[126]. Cloth worn over shoulders.
In the morning a dry coolness blew in at the windows. It had been raining, it would rain again; but here in Behar the earth had been needy, and her face had grown lovely with the slaking of her great thirst. The rain had washed the air and the sun had dried it; to these dwellers in Calcutta it seemed that they were already on the heights. All night long they had been going through the rice country, where the pale green shoots stood knee-deep in the glistening water for miles around, now they rolled through a land where the crops waved tall with sprouting ears—maize and millet and wheat. The little villages were almost lost in them. High over the grain the ryot’s sons kept watch and ward against the thieving parrots in little open thatched houses stuck on the top of a long pole or in the fork of a dead tree. They were perched up there to be safe from the leopard’s spring; the leopards like a maize-fed ryot’s son. They could give warning, too, if the zemindar’s servant came that way, to ask an extra tax for the wedding expenses of his master’s second daughter. The little villages seemed of kindly disposition; here was a precarious crop that wanted shade, and upon this field every man had set his bed, one beside another, so that it was covered.

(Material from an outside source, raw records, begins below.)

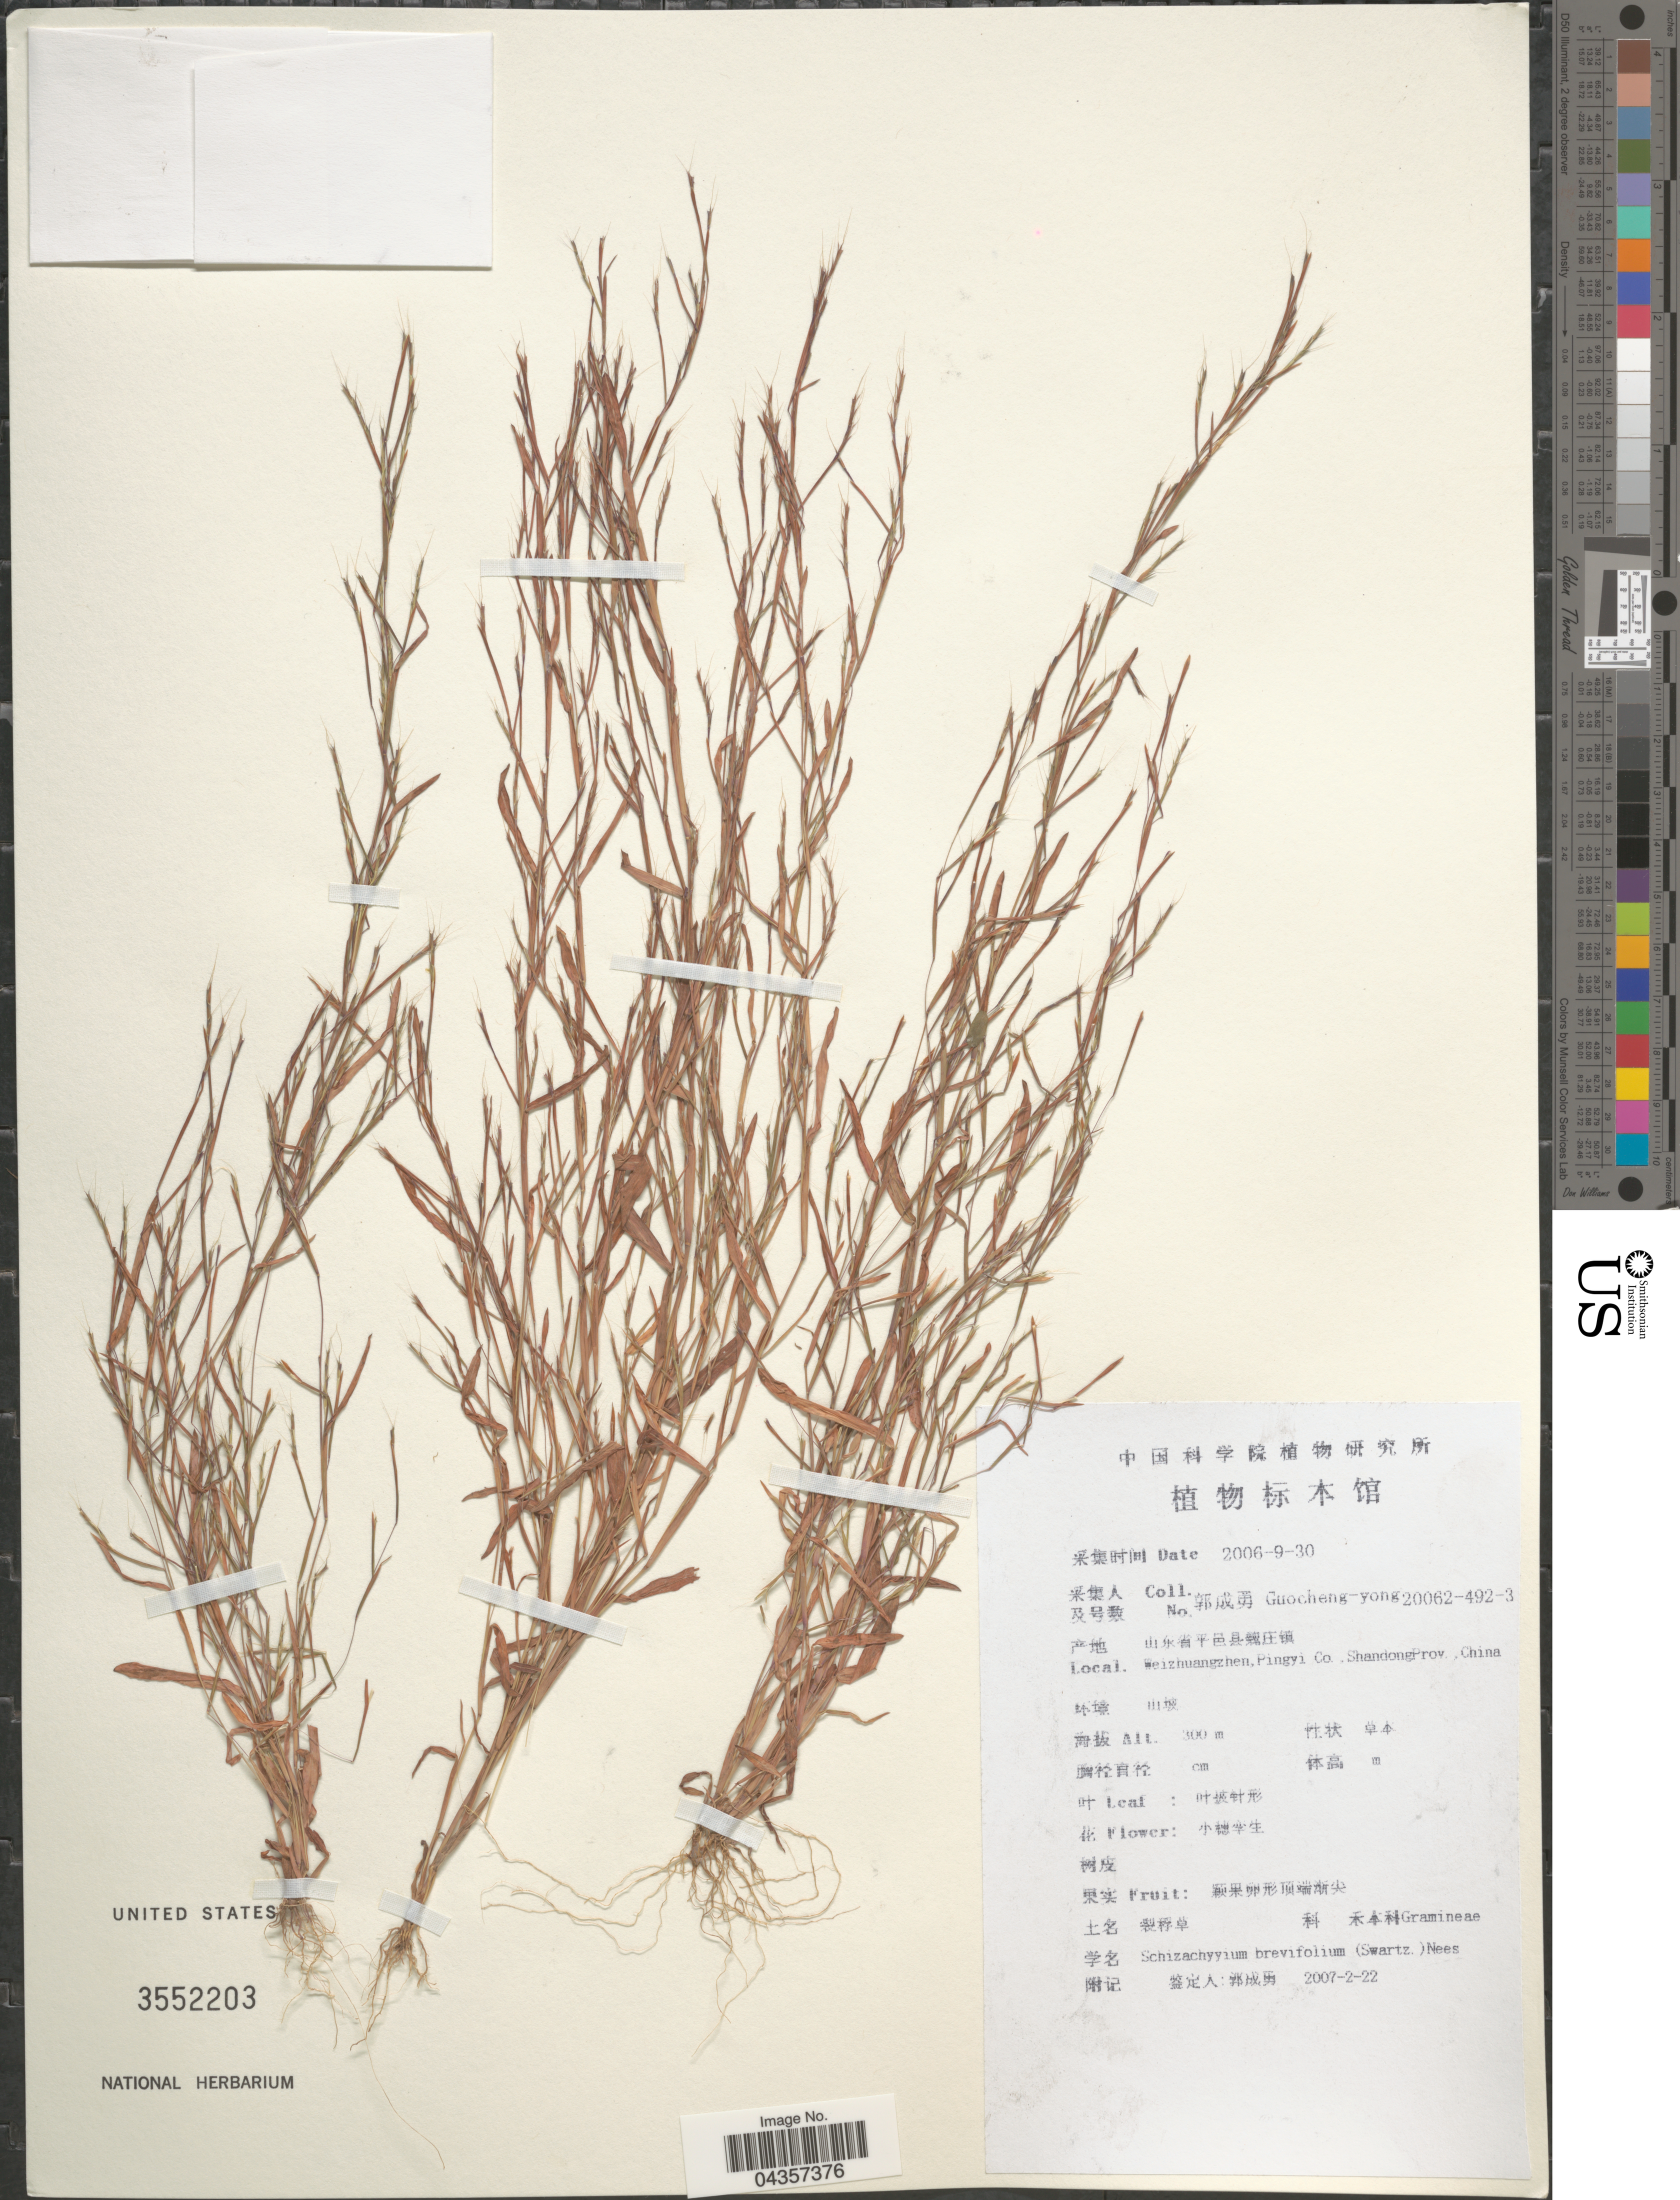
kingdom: Plantae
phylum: Tracheophyta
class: Liliopsida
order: Poales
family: Poaceae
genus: Schizachyrium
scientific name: Schizachyrium brevifolium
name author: (Sw.) Nees ex Büse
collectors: Guo cheng-yong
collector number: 20062-492-3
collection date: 2006-09-30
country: China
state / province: Shandong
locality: Weizhuangzhen, Pingyi Co.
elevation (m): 300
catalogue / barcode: US 3552203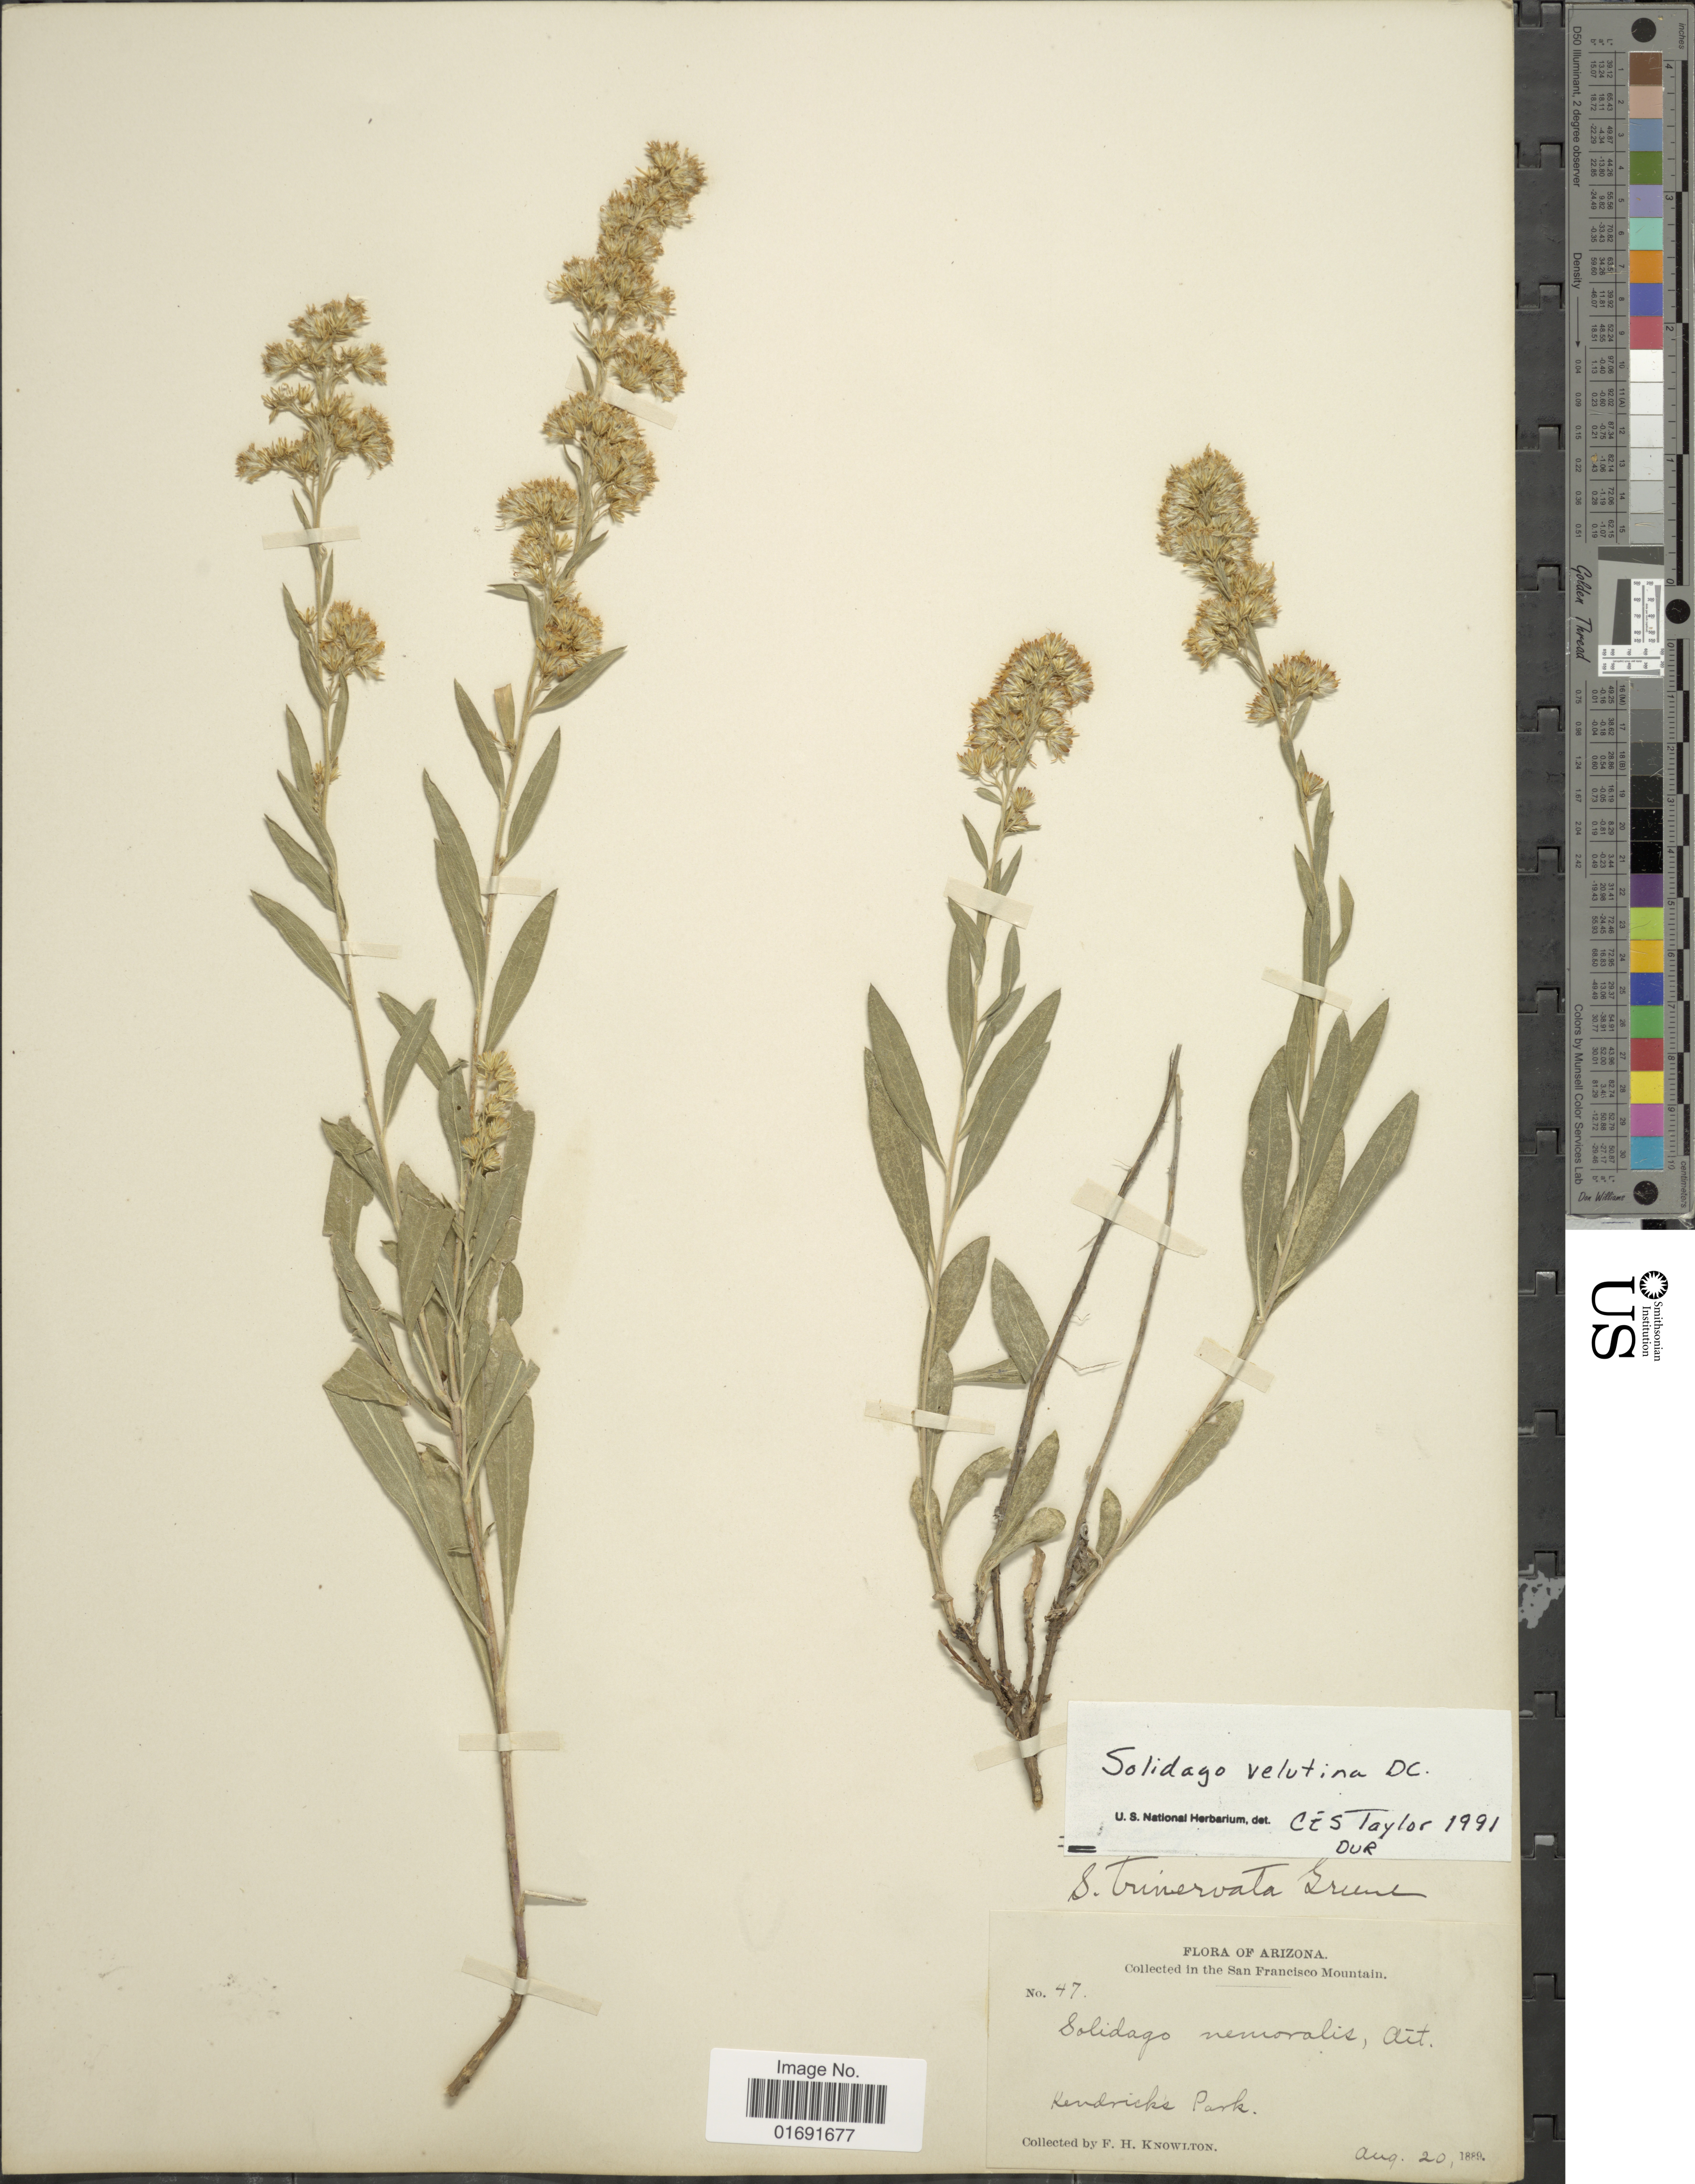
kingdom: Plantae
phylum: Tracheophyta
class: Magnoliopsida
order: Asterales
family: Asteraceae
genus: Solidago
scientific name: Solidago velutina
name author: DC.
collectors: F. H. Knowlton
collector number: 47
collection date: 1889-08-20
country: United States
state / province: Arizona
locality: San Francisco Mountain, Kendrick's Park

They were at ease, the little villages, the crops throve, there would be enough for the zemindar if they pretended to be very poor; nobody would starve that year, and perhaps Malita or Alanga would add a new silver bangle to her wedding portion.
The Brownes were too utterly poor for the railway restaurants. They brought a tiffin-basket. Young Browne designed the tiffin-basket, a Chinaman designed the price. It was as big as a small trunk; it would just go under the seat. There was room in it for everything that has yet been thought of in connection with a civilized repast. I believe Mrs. Browne is now using it as a china and linen closet. It held ten rupees’ worth of tinned stores among other things, and a kerosene stove. Mrs. Browne filled the rest of it up economically with bread and butter and cold meat, and young Browne added as an after-thought half a dozen pints of champagne. It was a modest Anglo-Indian tiffin-basket, and they drew it forth with much joy in the morning, having the carriage to themselves. It was seven o’clock and the train had stopped. Servants were running about the platform with cups of tea and slices of toast for the chota hazri of people who hadn’t brought tiffin-baskets. “Just for curiosity, George,” said Helen, “ask how much they are charging?”
Young Browne, in the unconventionality of his pyjamas,[[127]] leaned out of the window. “Hi, you!” he called, “dom kitna?”[[128]]
[127]. Night garments worn by men in India.
[128]. “Price, how much?”
“Aht anna, sahib!”
“Good gracious!” cried Mrs. Browne. “Eight annas for a cup of tea and two bits of toast! The tiffin-basket is a saving, dear!”
“Oh, it is!” responded Mr. Browne, “for the other meals. But now that I think of it, I want my chota hazri now, don’t you? Hi-ups kitmutgar! lao chota hazri and jeldi karo!”[[129]]
[129]. “Bring a little breakfast, and be quick about it!”